An integrated workforce is one that works more collaboratively so that the whole team supporting patients are aware of their needs meaning that the right professional can provide the right support at the right time.

For example, network teams which are starting to operate across the area are made up of professionals from across different organisations and services. GPs and practice staff work alongside community nurses, therapists and wellbeing workers who are all employed by the trusts as well as social workers who are employed by the council. Working together as one team, the professionals put aside their organisational allegiances to make sure that their skills and expertise are used appropriately to meet all of the needs of the patients they care for.

It might mean sharing data where appropriate, and making better use of technology. We anticipate there will be opportunities for staff through new roles and ways of working.

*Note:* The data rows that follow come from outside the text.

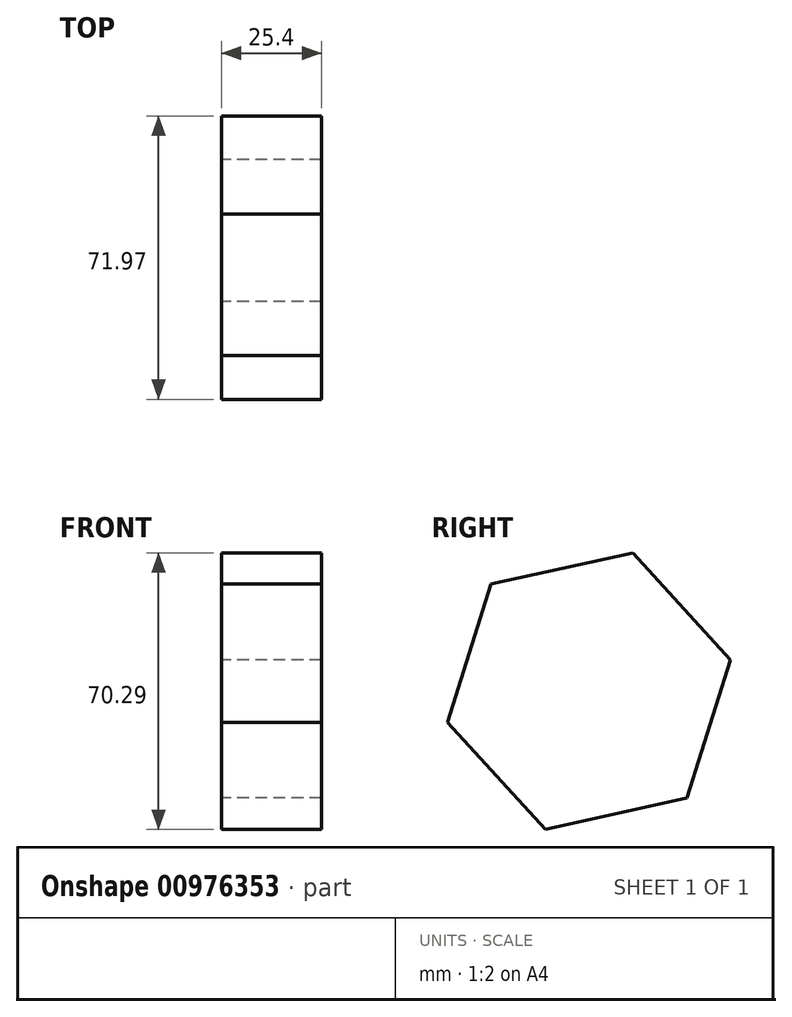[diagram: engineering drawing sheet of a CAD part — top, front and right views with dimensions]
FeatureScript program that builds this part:
annotation { "Feature Type Name" : "Feature", "Feature Type Description" : "" }
export const myFeature = defineFeature(function(context is Context, id is Id, definition is map)
    precondition{}
    {
        {
            var Q0;
            Q0=qCreatedBy(makeId("Right.planeOp"),FACE);
            var sketch = newSketch(context, id + "F0", { "sketchPlane" : qUnion([Q0])});
            skCircle(sketch, "E0.cCircle", {"center": v(-20.45, 22.98) * mm, "radius": 36.85 * mm, "construction": true});
            skLineSegment(sketch, "E0.0", {"start": v(4.44, -4.2) * mm, "end": v(-31.54, -12.16) * mm});
            skLineSegment(sketch, "E0.1", {"start": v(-31.54, -12.16) * mm, "end": v(-56.43, 15.02) * mm});
            skLineSegment(sketch, "E0.2", {"start": v(-56.43, 15.02) * mm, "end": v(-45.34, 50.16) * mm});
            skLineSegment(sketch, "E0.3", {"start": v(-45.34, 50.16) * mm, "end": v(-9.36, 58.13) * mm});
            skLineSegment(sketch, "E0.4", {"start": v(-9.36, 58.13) * mm, "end": v(15.54, 30.95) * mm});
            skLineSegment(sketch, "E0.5", {"start": v(15.54, 30.95) * mm, "end": v(4.44, -4.2) * mm});
            skSolve(sketch);
        }
        {
            var Q0;
            Q0 = qSketchRegion(id + "F0", true);
            extrude(context, id + "F1", {"entities" : qUnion([Q0]), "depth" : 25.4 * mm, "offsetDistance" : 25.4 * mm});
        }
    });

What’s in it for staff? What’s in it for patients?

There are lots of potential benefits for staff within this partnership. More joined-up working with colleagues in other organisations means staff will not be duplicating or repeating work and will have access to more information about patients where this is necessary. This will give staff more time to spend with patients and a better understanding of their needs and how they can be supported. There will also be new roles and development opportunities for staff.

For patients, they will be able to receive the support they need closer to home in a community setting. This includes support to best manage their own health and wellbeing. Patient choice will not be affected. Patients will still have a legal right to choose from a range of locally commissioned services.

Will it mean private companies can more easily get involved in the NHS?

This is not about privatising the NHS. It’s about health and social care organisations working more effectively together to make best use of collective resources to benefit our local population.

At the moment, the ICP partners include the statutory NHS and social care organisations collaborating more formally. Overtime it is likely that we will work more closely with other health and care organisations too, such as out-of-hours or care home providers, for example.